The Legend of Hell House (1973) John Hough (Shout Factory Blu-ray) - Hooptober #14 - Haunted house film (2 of 2)


Belasco House, the “Mount Everest of haunted houses” provides the setting for an investigation by professional paranormal experts to determine why only one man, Ben Fischer (Roddy McDowall), a physical medium, survived the previous investigation 20 years earlier. The rest of the team includes a mental medium (Pamela Franklin), physicist Lionel Barrett (Clive Revill), and his wife Ann (Gayle Hunnicutt). Some fine atmosphere, but this is more in line with films like The Haunting (1963) rather than more traditional haunted house stories. The screenplay is by Richard Matheson, based on his novel Hell House.



Ganja and Hess (1973) Bill Gunn (Kanopy) - Hooptober #15 - a BIPOC as director or lead (3 of 3)
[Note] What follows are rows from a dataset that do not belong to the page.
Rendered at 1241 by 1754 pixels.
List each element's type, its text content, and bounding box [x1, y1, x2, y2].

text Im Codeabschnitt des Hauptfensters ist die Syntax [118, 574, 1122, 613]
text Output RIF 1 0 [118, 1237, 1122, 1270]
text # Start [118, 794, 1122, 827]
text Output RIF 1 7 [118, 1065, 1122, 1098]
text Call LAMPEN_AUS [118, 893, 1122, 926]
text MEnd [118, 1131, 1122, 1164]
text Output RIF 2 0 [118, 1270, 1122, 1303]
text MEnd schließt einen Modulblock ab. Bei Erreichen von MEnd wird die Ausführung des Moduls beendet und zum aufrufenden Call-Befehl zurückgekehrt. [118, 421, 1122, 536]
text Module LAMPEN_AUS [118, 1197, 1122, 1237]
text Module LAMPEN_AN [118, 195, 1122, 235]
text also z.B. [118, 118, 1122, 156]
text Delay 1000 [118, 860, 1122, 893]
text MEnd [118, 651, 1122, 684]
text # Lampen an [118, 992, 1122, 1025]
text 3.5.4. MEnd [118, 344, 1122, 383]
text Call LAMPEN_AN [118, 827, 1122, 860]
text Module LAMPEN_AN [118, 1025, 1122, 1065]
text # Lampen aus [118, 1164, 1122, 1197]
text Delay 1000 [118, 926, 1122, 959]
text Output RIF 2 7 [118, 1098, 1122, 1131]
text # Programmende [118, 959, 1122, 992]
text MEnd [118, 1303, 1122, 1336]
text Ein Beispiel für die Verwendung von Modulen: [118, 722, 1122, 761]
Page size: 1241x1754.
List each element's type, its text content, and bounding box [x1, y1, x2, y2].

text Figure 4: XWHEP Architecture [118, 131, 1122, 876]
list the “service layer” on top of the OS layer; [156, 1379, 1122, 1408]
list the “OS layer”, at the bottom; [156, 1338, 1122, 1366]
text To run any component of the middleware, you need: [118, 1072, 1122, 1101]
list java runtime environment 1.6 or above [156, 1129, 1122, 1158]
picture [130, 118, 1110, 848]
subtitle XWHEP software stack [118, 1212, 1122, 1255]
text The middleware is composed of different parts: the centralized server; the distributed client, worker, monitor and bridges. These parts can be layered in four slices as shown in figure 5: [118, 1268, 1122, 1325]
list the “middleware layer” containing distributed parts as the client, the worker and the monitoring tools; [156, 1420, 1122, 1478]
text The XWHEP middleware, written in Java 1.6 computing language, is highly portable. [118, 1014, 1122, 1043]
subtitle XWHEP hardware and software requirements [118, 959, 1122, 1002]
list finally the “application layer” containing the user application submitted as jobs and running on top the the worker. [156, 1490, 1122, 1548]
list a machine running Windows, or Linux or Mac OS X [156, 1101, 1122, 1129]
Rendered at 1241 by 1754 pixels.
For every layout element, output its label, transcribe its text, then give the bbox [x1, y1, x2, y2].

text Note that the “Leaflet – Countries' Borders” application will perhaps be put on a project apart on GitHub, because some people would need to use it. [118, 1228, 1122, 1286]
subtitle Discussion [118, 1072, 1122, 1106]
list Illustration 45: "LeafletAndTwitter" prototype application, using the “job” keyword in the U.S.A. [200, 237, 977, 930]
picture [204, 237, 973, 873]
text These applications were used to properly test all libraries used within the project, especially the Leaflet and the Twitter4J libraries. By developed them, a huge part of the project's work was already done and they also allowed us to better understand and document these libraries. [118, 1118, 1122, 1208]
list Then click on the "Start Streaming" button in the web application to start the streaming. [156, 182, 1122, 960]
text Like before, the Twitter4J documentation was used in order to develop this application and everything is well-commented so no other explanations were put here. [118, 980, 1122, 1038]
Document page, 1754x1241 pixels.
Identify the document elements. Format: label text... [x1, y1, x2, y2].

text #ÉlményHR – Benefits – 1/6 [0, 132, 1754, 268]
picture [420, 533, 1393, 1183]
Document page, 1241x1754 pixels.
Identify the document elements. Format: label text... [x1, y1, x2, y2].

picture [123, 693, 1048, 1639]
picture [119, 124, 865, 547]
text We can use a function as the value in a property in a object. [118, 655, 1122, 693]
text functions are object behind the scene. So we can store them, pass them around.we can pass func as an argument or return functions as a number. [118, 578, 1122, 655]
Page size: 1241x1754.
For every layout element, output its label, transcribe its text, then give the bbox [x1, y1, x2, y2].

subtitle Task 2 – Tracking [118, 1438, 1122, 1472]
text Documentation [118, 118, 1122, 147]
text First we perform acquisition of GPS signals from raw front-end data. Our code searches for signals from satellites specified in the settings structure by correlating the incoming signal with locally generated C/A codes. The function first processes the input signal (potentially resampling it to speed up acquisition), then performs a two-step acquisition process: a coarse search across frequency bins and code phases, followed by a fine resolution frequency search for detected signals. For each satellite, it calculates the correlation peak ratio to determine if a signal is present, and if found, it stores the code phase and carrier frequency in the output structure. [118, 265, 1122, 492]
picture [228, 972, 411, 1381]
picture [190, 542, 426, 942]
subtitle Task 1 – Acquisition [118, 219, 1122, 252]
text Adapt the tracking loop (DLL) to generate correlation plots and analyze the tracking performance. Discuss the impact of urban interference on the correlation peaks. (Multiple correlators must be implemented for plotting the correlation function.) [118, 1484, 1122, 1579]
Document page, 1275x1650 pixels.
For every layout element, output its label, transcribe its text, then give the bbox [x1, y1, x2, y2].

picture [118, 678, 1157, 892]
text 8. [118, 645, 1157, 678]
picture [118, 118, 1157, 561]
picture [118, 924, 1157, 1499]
Ganja & Hess is one of the most fascinating concepts (and executions of said concept) I’ve seen so far during Hooptober 8.0. Duane Jones plays Dr. Hess Green, an anthropologist whose unstable assistant George (director Gunn) stabs Hess with an ancient African ceremonial dagger, then kills himself. Now eager for blood, Hess finds blood anywhere he can until George’s wife Ganja (Marlene Clark) comes to look for her missing husband. Highly experiment, but highly effective, Ganja & Hess takes the vampire tale in a different and amazing direction. Remade by Spike Lee in 2014 as Da Sweet Blood of Jesus.